The citizens are not allowed to become paranoid unless it is at government direction and sanction. Individual cases of paranoia are frowned upon. The state tells us that if we are not paranoid the way it is paranoid—and about the same things—it’s because we don’t have all the facts: about terrorism, fundamentalism, communism, foreign countries, weapons of mass destruction, sleeper cells. The state has all the facts: classified documents, wire-tap transcripts, intelligence feeds, high-altitude reconnaissance images, none of which the citizen is permitted to see.

It does not realize that the logical conclusion of all this paranoia is suspicion of the state apparatus itself.

What the conspiracy theorist often fails to realize, however, is that those working for the state are often just as clueless as the average citizen when it comes to the origin and function of the forces at work to subvert it. The strength of a conspiracy, after all, rests in the limited number of persons who are aware of its existence and parameters. No one has the entire picture. Each member of the state apparatus only has possession of a single piece of an enormous jigsaw puzzle. Putting together all these disparate pieces—particularly when one does not have the original picture to work from—is a soul-destroying enterprise that consumes decades of work and years of one’s life. This is especially true when the state has in its arsenal of lies the techniques of disinformation and misdirection, of false testimony and planted documents.

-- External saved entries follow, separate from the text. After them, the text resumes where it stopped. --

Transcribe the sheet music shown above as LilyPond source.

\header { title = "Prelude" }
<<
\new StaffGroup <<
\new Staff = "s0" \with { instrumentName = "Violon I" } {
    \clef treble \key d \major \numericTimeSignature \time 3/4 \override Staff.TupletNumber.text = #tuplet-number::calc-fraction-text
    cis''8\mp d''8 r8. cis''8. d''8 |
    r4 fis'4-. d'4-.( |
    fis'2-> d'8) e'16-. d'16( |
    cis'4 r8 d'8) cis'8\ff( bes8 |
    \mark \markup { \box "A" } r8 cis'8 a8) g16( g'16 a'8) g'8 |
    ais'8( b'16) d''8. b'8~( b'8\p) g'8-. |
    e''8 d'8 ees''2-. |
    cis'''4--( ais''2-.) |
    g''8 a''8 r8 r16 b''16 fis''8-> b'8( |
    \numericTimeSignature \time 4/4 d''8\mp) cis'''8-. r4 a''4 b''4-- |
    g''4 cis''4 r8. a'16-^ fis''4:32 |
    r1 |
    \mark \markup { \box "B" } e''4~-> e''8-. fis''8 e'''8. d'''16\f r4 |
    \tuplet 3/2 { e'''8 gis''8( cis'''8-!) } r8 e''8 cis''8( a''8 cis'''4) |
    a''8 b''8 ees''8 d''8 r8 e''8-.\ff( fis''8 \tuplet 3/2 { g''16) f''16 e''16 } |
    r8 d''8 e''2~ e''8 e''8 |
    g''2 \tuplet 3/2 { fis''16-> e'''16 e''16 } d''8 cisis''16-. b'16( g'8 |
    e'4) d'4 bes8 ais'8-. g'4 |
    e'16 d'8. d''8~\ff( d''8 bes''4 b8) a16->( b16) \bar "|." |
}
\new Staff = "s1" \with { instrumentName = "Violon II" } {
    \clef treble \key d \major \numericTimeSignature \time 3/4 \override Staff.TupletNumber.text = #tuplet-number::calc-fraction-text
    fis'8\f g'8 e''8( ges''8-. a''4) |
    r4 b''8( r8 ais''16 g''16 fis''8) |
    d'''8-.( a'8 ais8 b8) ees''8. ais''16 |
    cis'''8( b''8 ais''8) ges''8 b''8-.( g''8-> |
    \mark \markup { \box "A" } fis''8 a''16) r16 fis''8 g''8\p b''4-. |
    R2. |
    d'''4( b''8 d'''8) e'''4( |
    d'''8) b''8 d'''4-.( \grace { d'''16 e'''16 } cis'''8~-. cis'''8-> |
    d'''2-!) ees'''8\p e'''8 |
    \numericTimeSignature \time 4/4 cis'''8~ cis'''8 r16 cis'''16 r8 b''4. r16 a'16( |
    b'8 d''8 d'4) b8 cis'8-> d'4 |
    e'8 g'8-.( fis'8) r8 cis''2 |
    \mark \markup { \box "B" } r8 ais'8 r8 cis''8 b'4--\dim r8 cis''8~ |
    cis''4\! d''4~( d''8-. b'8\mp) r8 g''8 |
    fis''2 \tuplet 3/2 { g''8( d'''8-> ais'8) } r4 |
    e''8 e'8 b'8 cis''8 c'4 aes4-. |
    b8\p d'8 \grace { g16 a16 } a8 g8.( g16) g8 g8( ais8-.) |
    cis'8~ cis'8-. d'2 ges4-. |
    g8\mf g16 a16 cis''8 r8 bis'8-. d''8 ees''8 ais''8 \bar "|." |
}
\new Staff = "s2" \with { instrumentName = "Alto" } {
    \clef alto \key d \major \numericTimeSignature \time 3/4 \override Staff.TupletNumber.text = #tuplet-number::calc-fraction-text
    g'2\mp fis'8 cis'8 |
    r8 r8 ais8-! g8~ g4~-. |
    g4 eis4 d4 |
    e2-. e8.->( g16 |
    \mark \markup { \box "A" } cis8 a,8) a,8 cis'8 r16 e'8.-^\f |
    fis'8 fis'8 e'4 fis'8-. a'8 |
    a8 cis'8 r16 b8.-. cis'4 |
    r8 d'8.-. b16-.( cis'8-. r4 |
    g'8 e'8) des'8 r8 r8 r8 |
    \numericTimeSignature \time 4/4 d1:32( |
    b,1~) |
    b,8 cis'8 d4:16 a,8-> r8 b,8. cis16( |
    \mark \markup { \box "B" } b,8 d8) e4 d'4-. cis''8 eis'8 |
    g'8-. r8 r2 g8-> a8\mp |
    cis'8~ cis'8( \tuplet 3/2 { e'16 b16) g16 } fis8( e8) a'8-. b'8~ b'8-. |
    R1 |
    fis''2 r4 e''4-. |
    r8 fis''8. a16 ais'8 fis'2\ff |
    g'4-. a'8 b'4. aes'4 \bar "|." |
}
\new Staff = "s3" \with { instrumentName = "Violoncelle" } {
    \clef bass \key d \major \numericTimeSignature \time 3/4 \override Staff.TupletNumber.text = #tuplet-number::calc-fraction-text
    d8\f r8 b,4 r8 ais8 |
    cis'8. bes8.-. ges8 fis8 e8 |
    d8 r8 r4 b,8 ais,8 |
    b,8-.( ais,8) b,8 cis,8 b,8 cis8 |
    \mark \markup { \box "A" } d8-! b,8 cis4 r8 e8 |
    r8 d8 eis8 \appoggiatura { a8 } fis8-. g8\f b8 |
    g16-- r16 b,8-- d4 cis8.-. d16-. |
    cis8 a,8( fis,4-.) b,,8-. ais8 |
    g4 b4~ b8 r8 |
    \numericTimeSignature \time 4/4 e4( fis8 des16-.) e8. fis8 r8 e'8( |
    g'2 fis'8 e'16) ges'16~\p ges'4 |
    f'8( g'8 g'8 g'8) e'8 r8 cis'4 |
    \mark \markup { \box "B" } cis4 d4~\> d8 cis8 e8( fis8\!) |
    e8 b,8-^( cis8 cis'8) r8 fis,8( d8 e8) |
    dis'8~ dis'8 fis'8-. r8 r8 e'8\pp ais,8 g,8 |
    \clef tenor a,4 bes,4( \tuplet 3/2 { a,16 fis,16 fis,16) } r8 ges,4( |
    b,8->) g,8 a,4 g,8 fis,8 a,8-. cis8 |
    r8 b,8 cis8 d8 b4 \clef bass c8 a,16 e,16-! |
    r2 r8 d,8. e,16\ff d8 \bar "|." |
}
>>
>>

Anyone who works with this material eventually comes to that realization. But the motivation to keep digging is still alive; the urge to uncover one more piece of the puzzle, one more document, is perhaps a central characteristic not only of the conspiracy theorist but of human nature itself. The more intelligent of the theorists soon come to realize that Hansel and Gretel have left breadcrumbs everywhere, in no discernible pattern. Thus, the inclination among some of the best to stop looking for the children and start looking for the Witch.

The deeper one delves into the conspiracy literature, the more one is struck by the tendency of some theorists to look beyond the documents and the tangible evidence of government malfeasance or political conspiracy to more transcendental sources of power. One begins with the government agents, the spies, the politicians, the military, and soon gravitates towards the secret societies: the Freemasons and the Illuminati (among so many others). This involves studying their texts, their social structures, their stated goals, their secret conclaves, their antinomian beliefs and practices.”